What is expected: Please copy everything from "# Test with" down to "ruff check ." in the testing and development text below, changing "offline" to "locally".

Study text:
┄┄┄┄┄┄

Testing & Development

While the codebase prioritizes rapid iteration over test coverage, key areas to understand for development: Debugging tips:
# Enable verbose logging
twitter --verbose feed

# Test with small datasets
twitter feed --max 5

# Use JSON for inspection
twitter feed --max 5 --json | python3 -m json.tool

# Test filters offline
twitter feed --input tweets.json --filter
Development workflow:
# Install dev dependencies
uv sync --extra dev

# Lint
uv run ruff check .

# Run tests
uv run pytest -q

Extension Points

To add new functionality:
  1. New CLI command: Add to cli.py with @cli.command() decorator
  2. New API endpoint: Add method to TwitterClient class in client.py
  3. New filter mode: Extend filter_tweets() in filter.py
  4. New output format: Add formatter function in formatter.py
Example: Adding a new command
# In cli.py
@cli.command()
@click.argument("topic")

┄┄┄┄┄┄

Information provided:

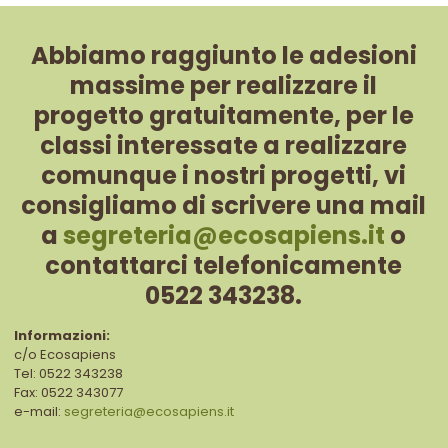
Abbiamo raggiunto le adesioni
massime per realizzare il
progetto gratuitamente, per le
classi interessate a realizzare
comunque i nostri progetti, vi
consigliamo di scrivere una mail
a
segreteria@ecosapiens.it
o
contattarci telefonicamente
0522 343238.
Informazioni:
c/o Ecosapiens
Tel: 0522 343238
Fax: 0522 343077
e-mail:
segreteria@ecosapiens.it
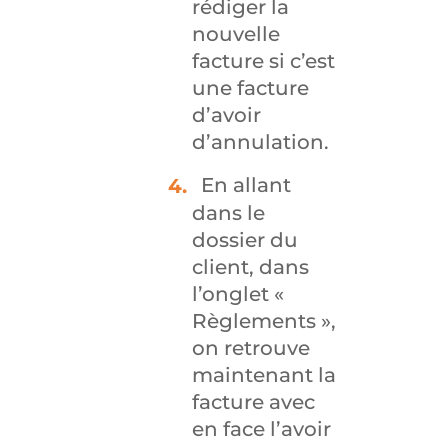
rédiger la
nouvelle
facture si c’est
une facture
d’avoir
d’annulation.
En allant
dans le
dossier du
client, dans
l’onglet «
Règlements »,
on retrouve
maintenant la
facture avec
en face l’avoir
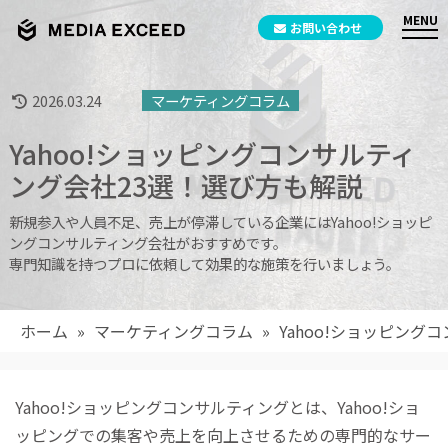
お問い合わせ
2026.03.24
マーケティングコラム
Yahoo!ショッピングコンサルティ
ング会社23選！選び方も解説
新規参入や人員不足、売上が停滞している企業にはYahoo!ショッピ
ングコンサルティング会社がおすすめです。
専門知識を持つプロに依頼して効果的な施策を行いましょう。
ホーム
»
マーケティングコラム
»
Yahoo!ショッピン
Yahoo!ショッピングコンサルティングとは、Yahoo!ショ
ッピングでの集客や売上を向上させるための専門的なサー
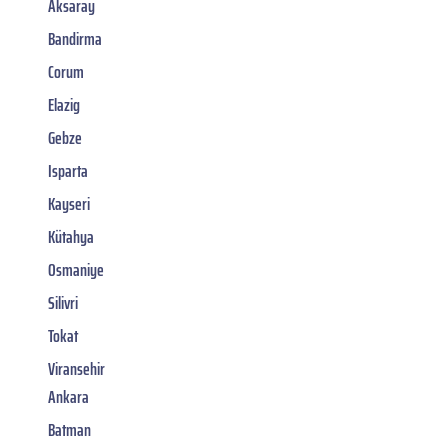
Aksaray
Bandirma
Corum
Elazig
Gebze
Isparta
Kayseri
Kütahya
Osmaniye
Silivri
Tokat
Viransehir
Ankara
Batman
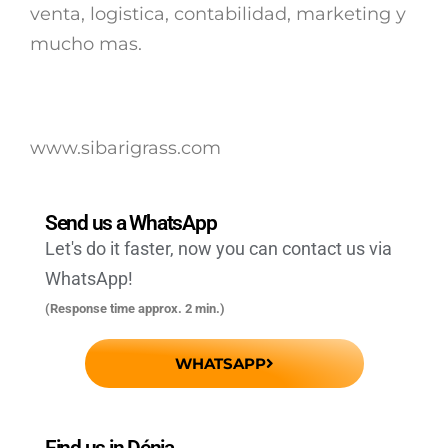
venta, logistica, contabilidad, marketing y
mucho mas.
www.sibarigrass.com
Send us a WhatsApp
Let's do it faster, now you can contact us via
WhatsApp!
(Response time approx. 2 min.)
WHATSAPP
Find us in Dénia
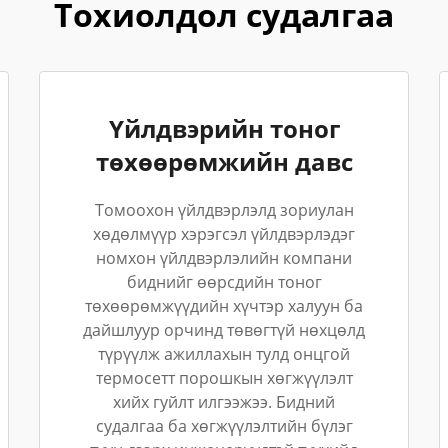
Тохиолдол судалгаа
Үйлдвэрийн тоног
төхөөрөмжийн давс
Томоохон үйлдвэрлэлд зориулан
хөдөлмүүр хэрэгсэл үйлдвэрлэдэг
номхон үйлдвэрлэлийн компани
биднийг өөрсдийн тоног
төхөөрөмжүүдийн хүчтэр халуун ба
дайшлуур орчинд төвөгтүй нөхцөлд
түрүүлж ажиллахын тулд онцгой
термосетт порошкын хөгжүүлэлт
хийх гуйлт илгээжээ. Бидний
судалгаа ба хөгжүүлэлтийн бүлэг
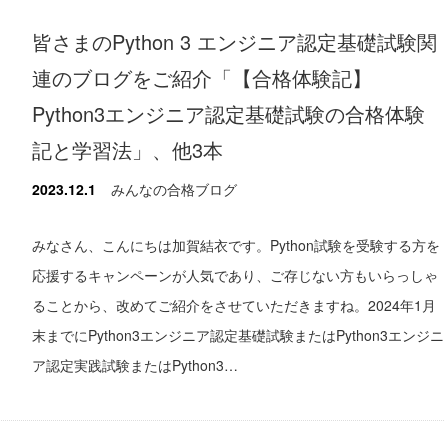
皆さまのPython 3 エンジニア認定基礎試験関
連のブログをご紹介「【合格体験記】
Python3エンジニア認定基礎試験の合格体験
記と学習法」、他3本
2023.12.1
みんなの合格ブログ
みなさん、こんにちは加賀結衣です。Python試験を受験する方を
応援するキャンペーンが人気であり、ご存じない方もいらっしゃ
ることから、改めてご紹介をさせていただきますね。2024年1月
末までにPython3エンジニア認定基礎試験またはPython3エンジニ
ア認定実践試験またはPython3…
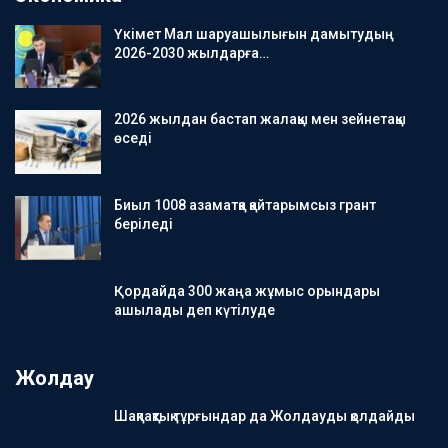
Үкімет Мал шаруашылығын дамытудың
2026-2030 жылдарға…
2026 жылдан бастап жалақы мен зейнетақы
өседі
Биыл 1008 азаматқа қайтарымсыз грант
беріледі
Қордайда 300 жаңа жұмыс орындары
ашылады деп күтілуде
Жолдау
Шақпақтық тұрғындар да Жолдауды қолдайды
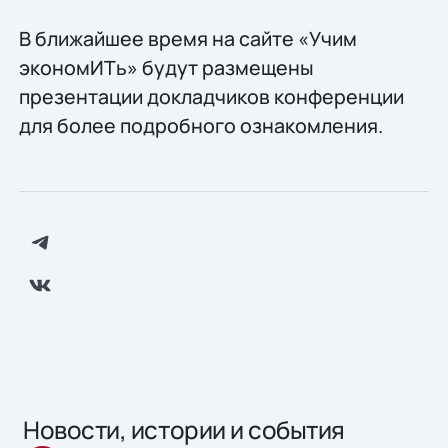
В ближайшее время на сайте «Учим
экономИТь» будут размещены
презентации докладчиков конференции
для более подробного ознакомления.
Новости, истории и события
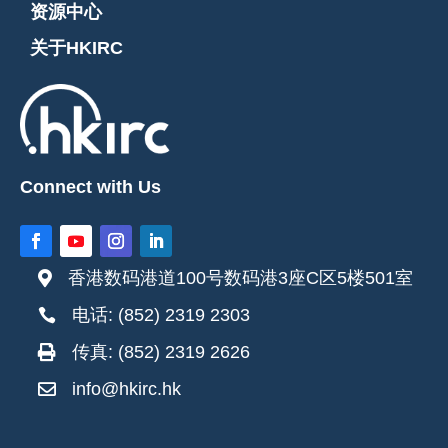
资源中心
关于HKIRC
Connect with Us
香港数码港道100号数码港3座C区5楼501室

电话: (852) 2319 2303

传真: (852) 2319 2626

info@hkirc.hk


┄┄┄┄┄┄

Task output:
# Test with small datasets
twitter feed --max 5

# Use JSON for inspection
twitter feed --max 5 --json | python3 -m json.tool

# Test filters locally
twitter feed --input tweets.json --filter
Development workflow:
# Install dev dependencies
uv sync --extra dev

# Lint
uv run ruff check .